Si on veut comparer, il faut passer à l’echelle de l’europe et des USA.
Initiative InvestAI : la Commission européenne a annoncé l’initiative InvestAI visant à mobiliser 200 milliards d’euros pour le développement de l’Intelligence artificielle en Europe. Ce montant ambitieux provient en grande partie d’une initiative privée, l’« AI Champions Initiative », qui rassemble plus de 60 entreprises européennes s’engageant sur 150 milliards d’euros, complétée par une contribution de 50 milliards d’euros de la Commission. 200 contre 300 ont est pas encore au même montant, mais c’est plus cohérent.
Pour mobiliser des capitaux, le France a ses handicaps. Une fragmentation des marchés de capitaux européens et la frilosité des investisseurs institutionnels, contraints par des règles prudentielles comme Solvabilité II. En conséquence, il freine l’émergence de géants technologiques et pousse de nombreuses pépites prometteuses à se financer, voire à se délocaliser, aux États-Unis.
Pas de fond souverains ou de retraite qui peuvent mobiliser des montants en milliard d’Euro comme les USA en disposent. Une économie morcelée entre plus de 20 pays qui ne parlent pas le même langue et n’ont pas les mêmes règles sur l’investissement.
La France possède le génie créatif et la capacité d’innovation, mais elle ne parvient pas à leur donner les moyens financiers de leurs ambitions mondiales. Mais si le capital est le nerf de la guerre, l’impact sur le capital humain est tout aussi fondamental.
L’IA, un surprenant levier d’égalité ?
L’une des craintes les plus répandues concernant l’Intelligence artificielle est qu’elle creuse les inégalités en remplaçant massivement les travailleurs les moins qualifiés. Or, le rapport parlementaire met en lumière des études dont les premières conclusions vont à l’encontre de cette idée reçue. Loin de se substituer à l’humain, l’IA agit pour l’instant davantage comme un “copilote”.
Les données chiffrées sont particulièrement éloquentes. Dans le secteur du support client, l’intelligence artificielle augmente la productivité des employés les moins expérimentés de 34 %. Pour la même tâche, l’augmentation moyenne de la productivité pour l’ensemble des employés n’est que de 14 %. Autrement dit, l’IA bénéficie de manière disproportionnée aux novices.
Cette découverte est fondamentale : plutôt que d’accentuer les inégalités de compétences, l’IA pourrait agir comme un outil de formation en temps réel, permettant aux débutants de rattraper plus rapidement les experts. Le rapport apporte toutefois une nuance importante : les gains marginaux semblent décroissants, ce qui suggère que les premiers usages de l’IA ont concerné les tâches où son potentiel était le plus fort.

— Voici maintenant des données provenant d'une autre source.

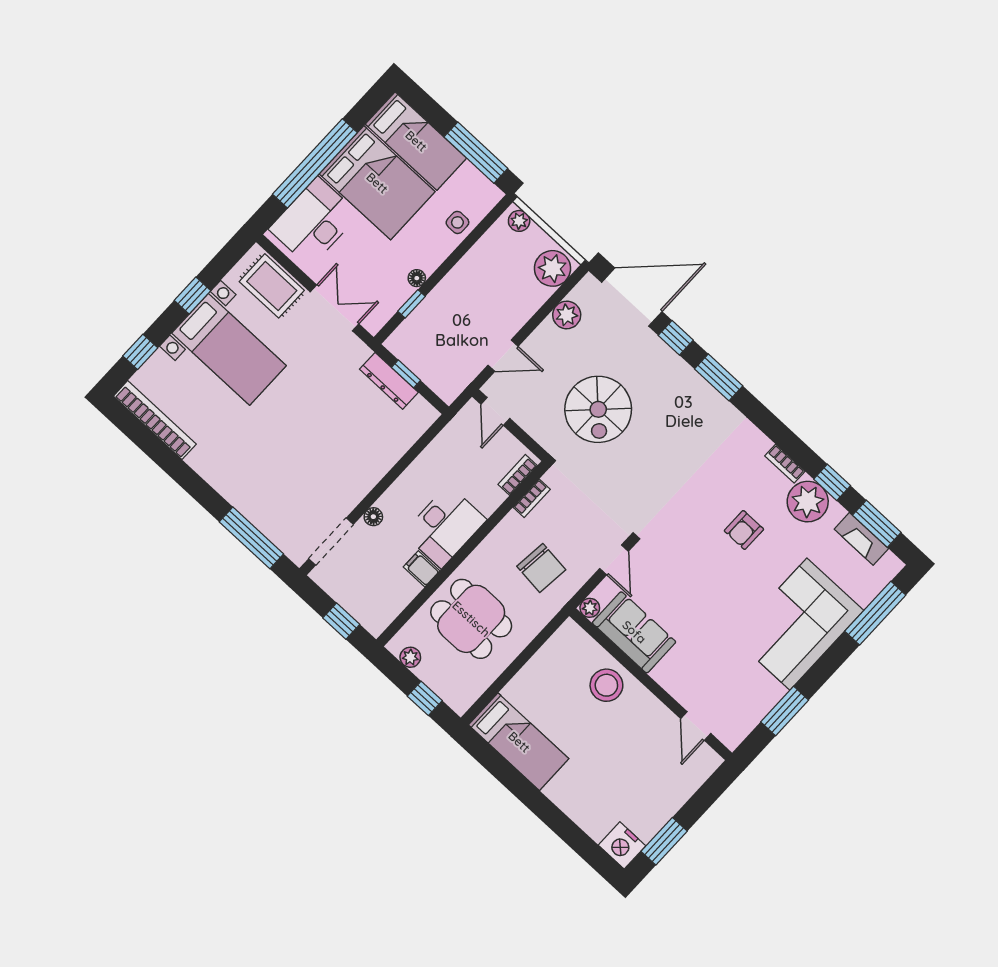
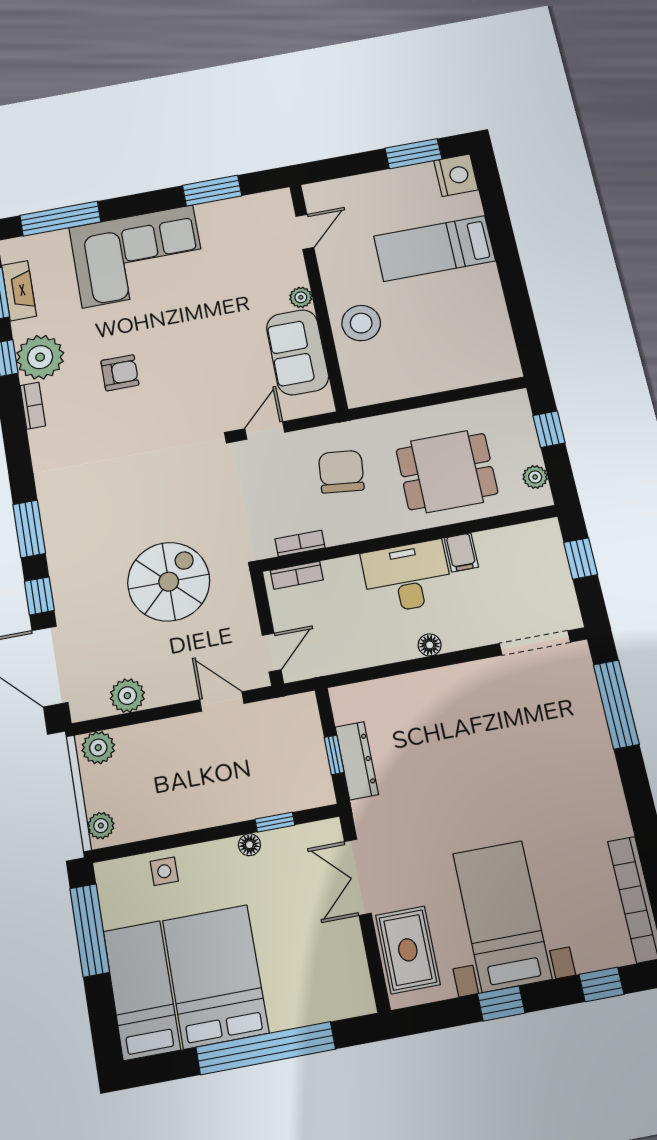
desk: (314, 222) -> (313, 985), removed
plant: (552, 268) -> (98, 748), width x0.73, depth x0.73
floor lamp: (373, 517) -> (430, 645), moved
plant: (590, 608) -> (301, 297), moved
dining table: (471, 619) -> (447, 472), turned 90
bed: (519, 742) -> (434, 249), moved, turned -90

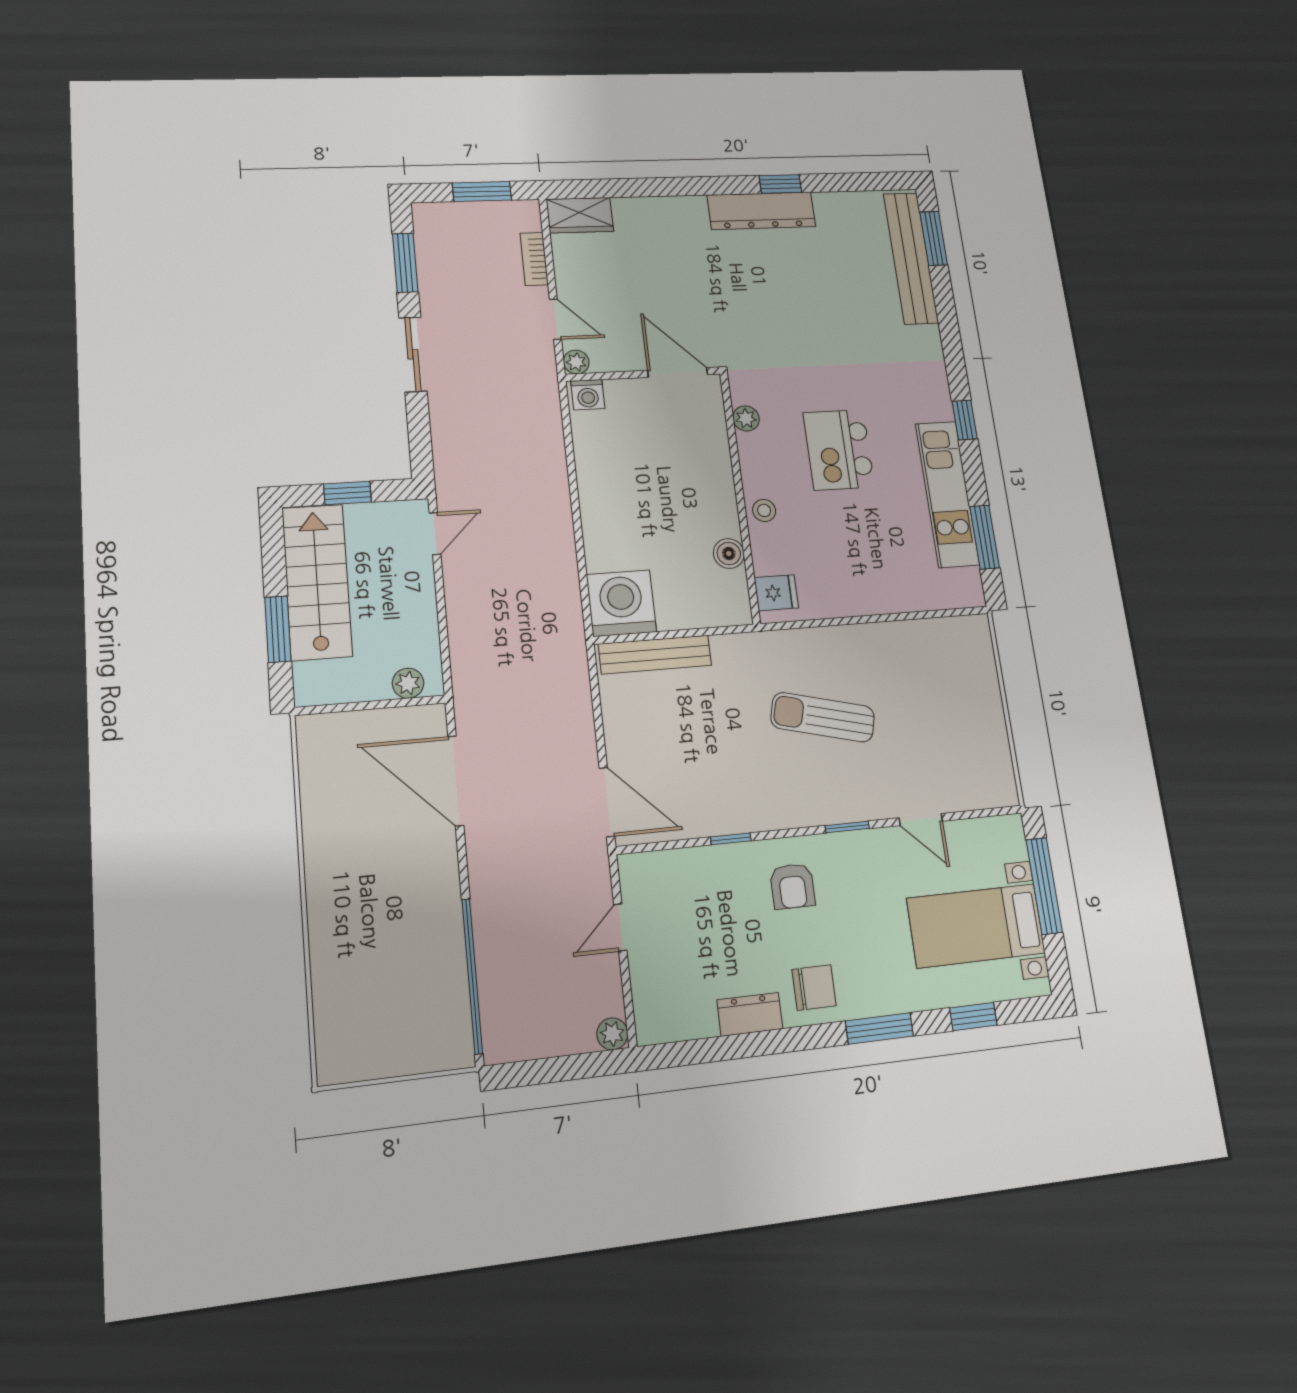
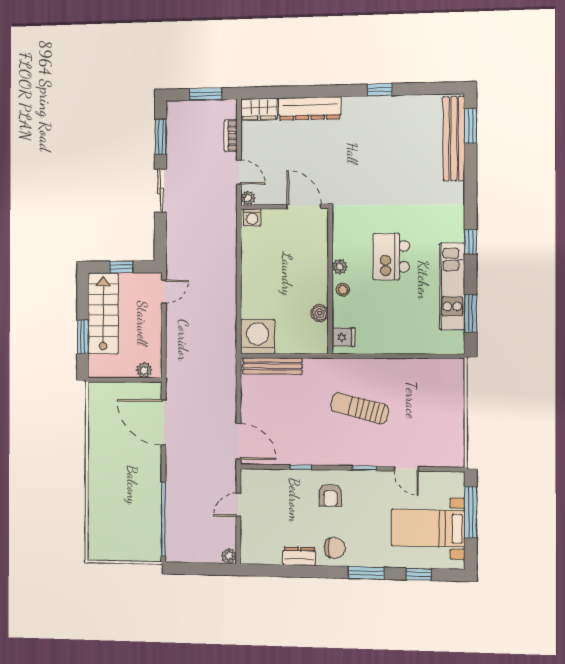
dresser: (761, 211) -> (310, 108), moved
plant: (746, 418) -> (340, 267), moved

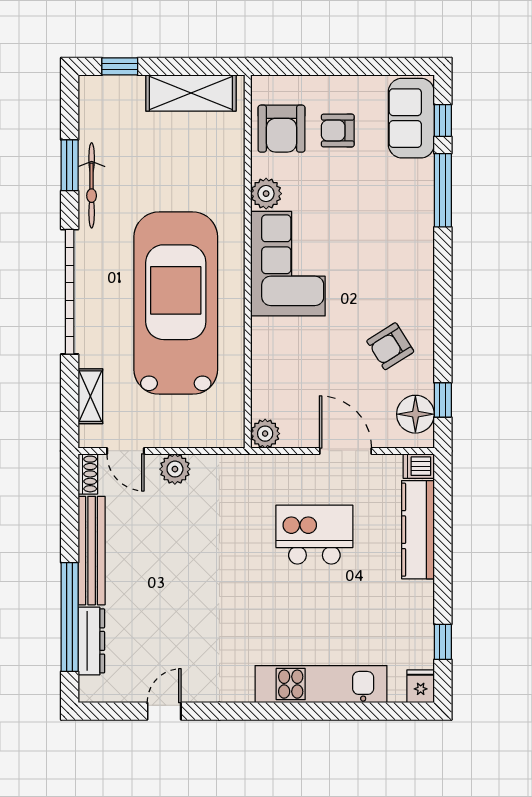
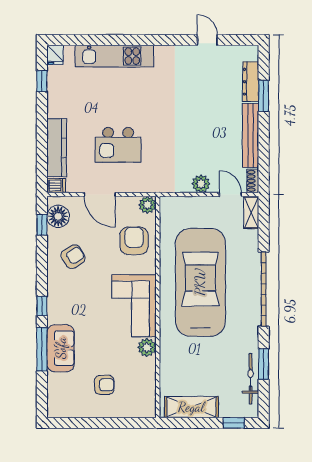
sofa: (411, 118) -> (61, 348), moved
window: (443, 120) -> (42, 306), moved
armchair: (281, 129) -> (134, 241), moved
bicycle: (92, 185) -> (250, 379), moved
car: (176, 303) -> (200, 282), turned 180
shelving: (90, 396) -> (251, 212), moved
window: (70, 617) -> (264, 96), width x0.47
door: (164, 711) -> (207, 40), swing flipped

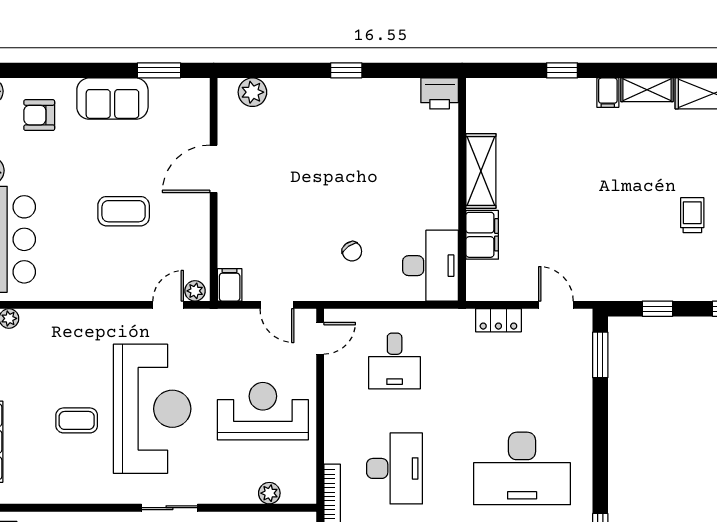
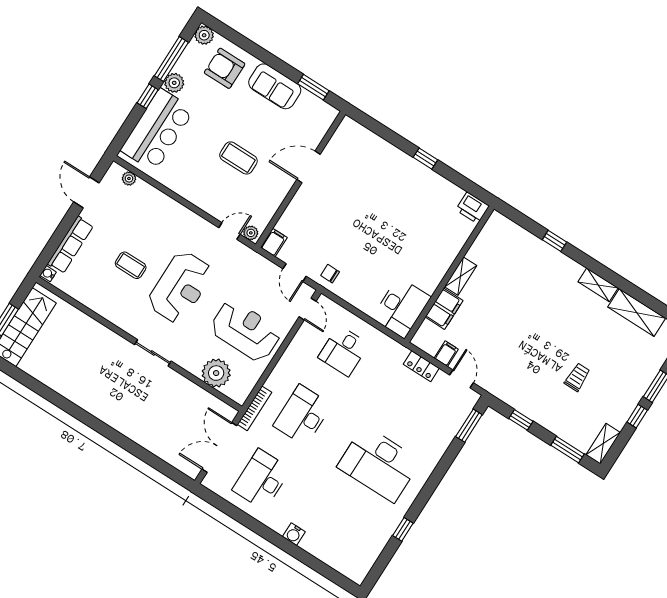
plant: (252, 92) -> (361, 136), removed
filing cabinet: (608, 93) -> (446, 354), moved, turned 180
armchair: (39, 115) -> (225, 68), width x1.38, depth x1.38
shelving: (481, 171) -> (461, 276), width x0.67, depth x0.75
chair: (352, 251) -> (330, 274), moved, turned 126
door: (320, 338) -> (308, 309), hinge flipped
reception desk: (152, 409) -> (180, 287), width x0.74, depth x0.77
desk: (395, 468) -> (303, 415), turned 180
plant: (269, 493) -> (216, 373), width x1.87, depth x1.87

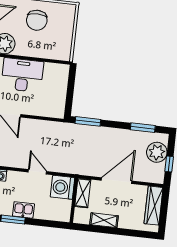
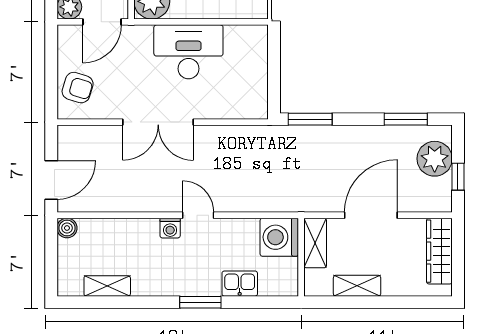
door: (37, 172) -> (198, 215), moved
kitchen sink: (23, 210) -> (240, 284), moved

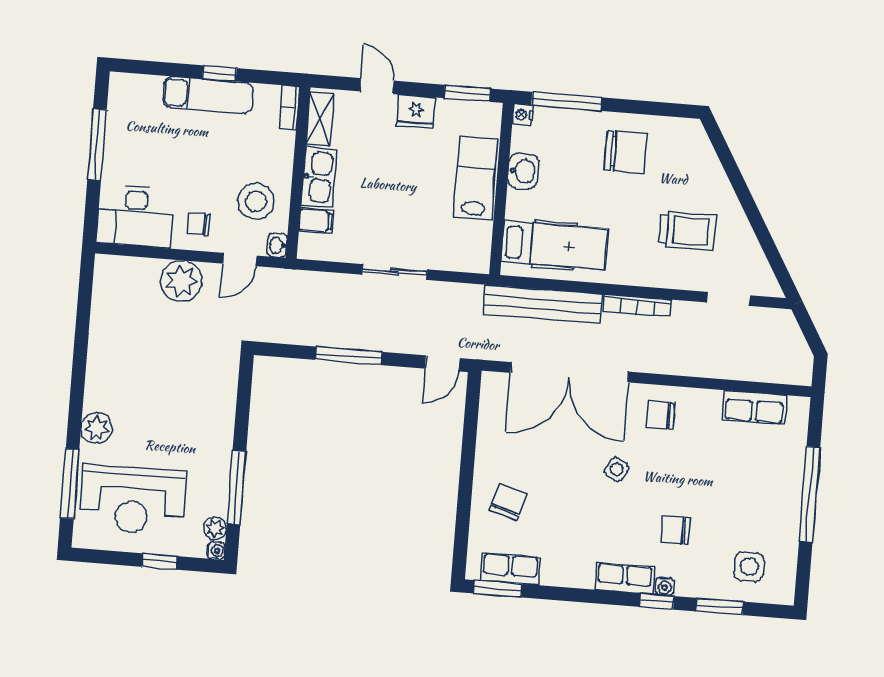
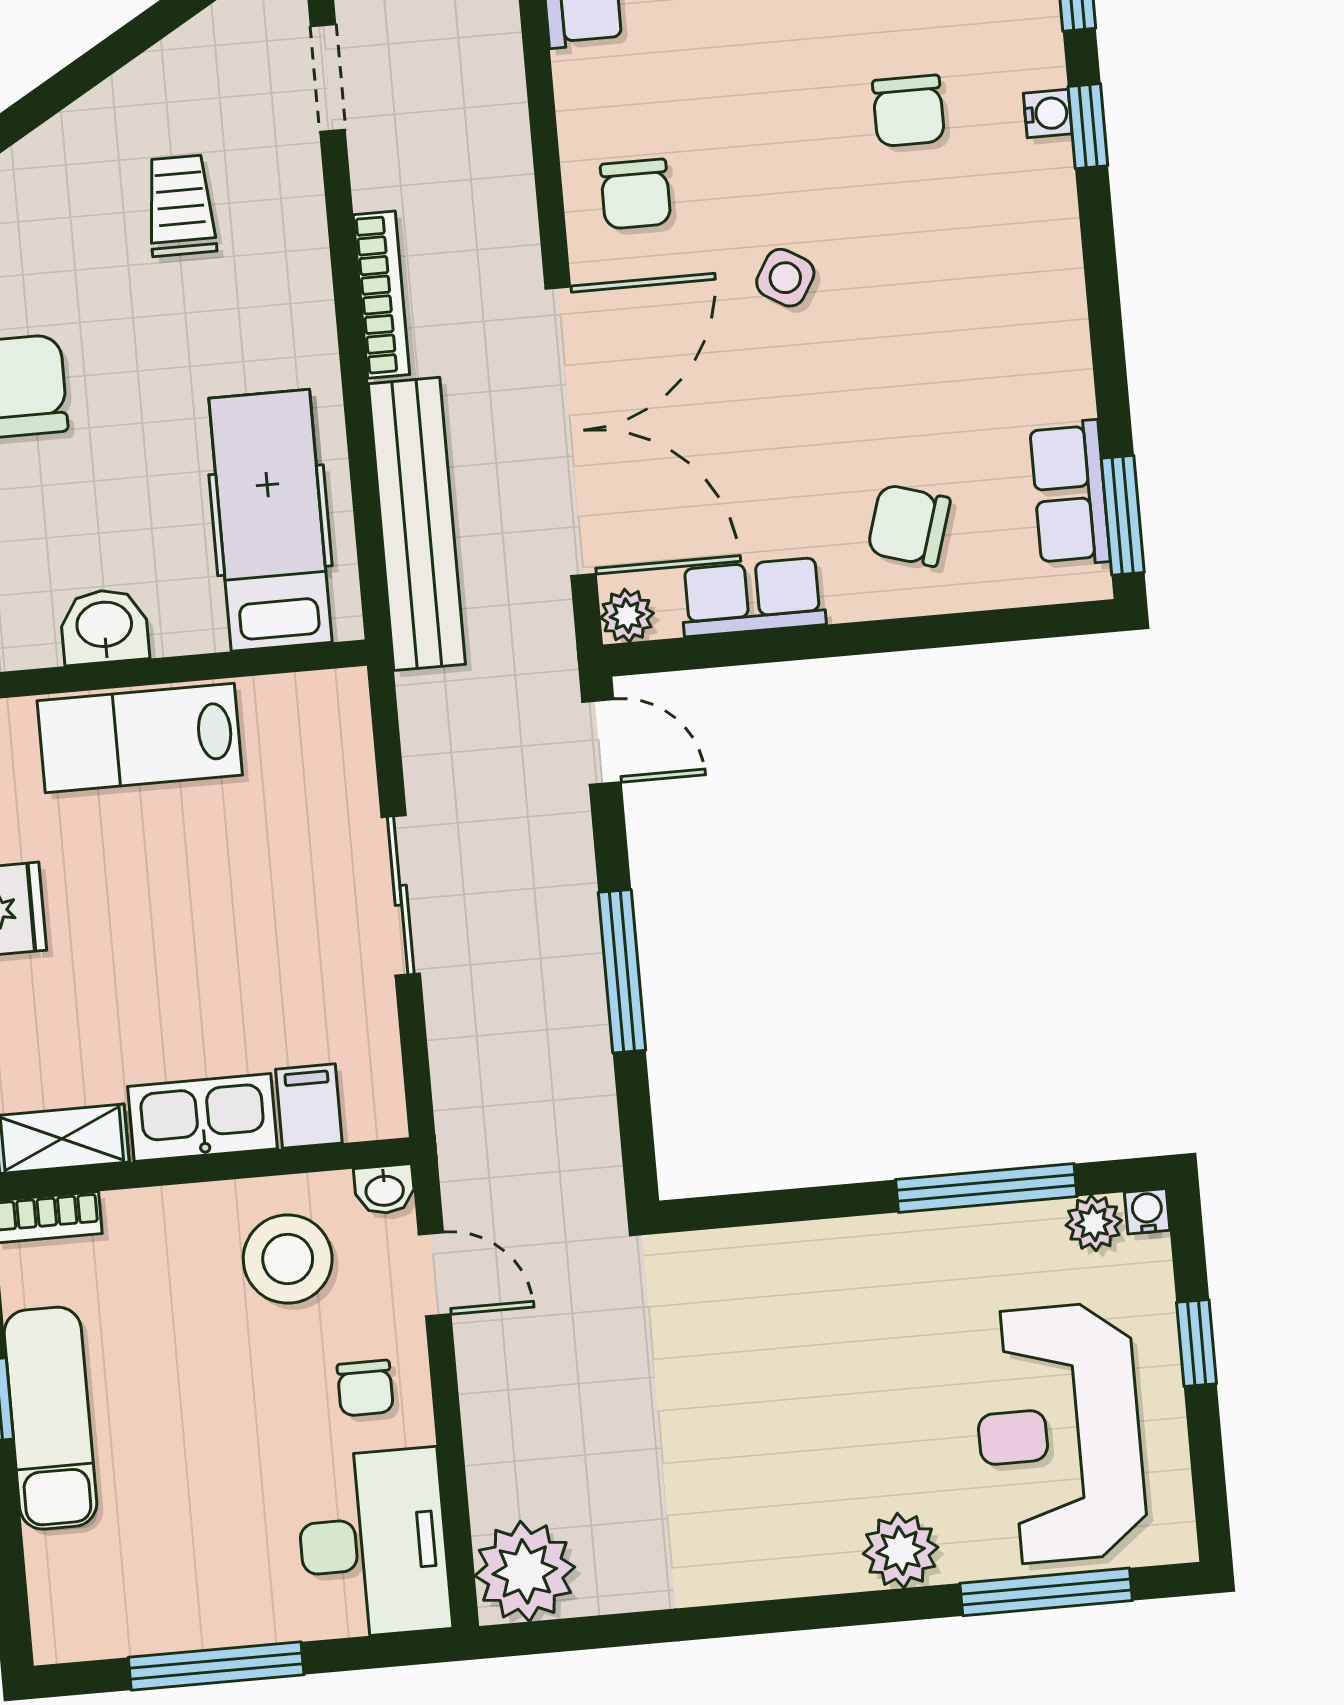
trolley: (687, 231) -> (181, 206), width x0.73, depth x0.72
plant: (181, 281) -> (525, 1571), moved
plant: (491, 382) -> (627, 616), added
reception desk: (133, 500) -> (1059, 1433), turned 180
row of seats: (625, 578) -> (753, 597), moved, turned 90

Cette approche positive aura aussi ces cotées sombres. Création de nouvelles inégalités, polarisation de secteurs plus ou moins impactés. Le législateur va intervenir pour protéger et orienter. L’Europe est déjà intervenue avec la régulation RIA.
Le mythe de l’IA “frugale” : la course à la puissance a un coût
Récemment, un “coup de froid” a secoué l’écosystème mondial de l’Intelligence artificielle. Une start-up chinoise jusqu’alors méconnue, DeepSeek, a affirmé avoir développé un modèle de langage de pointe pour le “coût dérisoire de 5,6 millions de dollars”. Cette annonce a semblé fragiliser la stratégie de Mistral AI, dont le positionnement est précisément fondé sur l’efficacité et la capacité à faire mieux avec moins de moyens que les géants américains.
Mais l’histoire ne s’arrête pas là. Une analyse approfondie du cabinet SemiAnalysis, citée dans le rapport, a révélé une tout autre réalité. Derrière la communication officielle, DeepSeek aurait en réalité investi 1,6 milliard de dollars en matériel, incluant un parc de cinquante mille GPUs Nvidia. L’image d’une IA chinoise frugale s’est alors fissurée.
Cette révélation confirme que la communication initiale relevait davantage d’une “stratégie d’influence” que d’une véritable rupture technologique. Le développement d’IA de pointe reste une course aux investissements colossaux, dont les coûts ne cessent de grimper, comme le souligne le rapport :
L’entraînement du modèle GPT-4 d’OpenAI aurait coûté de l’ordre de 78 millions de dollars, et celui du modèle Gemini Ultra de Google près de 191 millions.
Les USA ont clairement vu que l’IA n’est pas sobre. Leur plan stratégie pour IA prévoit la construction de nombreux datacenter, de lancer la production d’usine électriques utilisant des énergies fossiles ou pas. Pour cette économie de plateforme IA et Cloud. Il faut des usines à GPU (processeurs de calcul). C’est un point faible de la stratégie européenne qui veut bloquer l’artificialisation des sols et réduire la production d’énergie.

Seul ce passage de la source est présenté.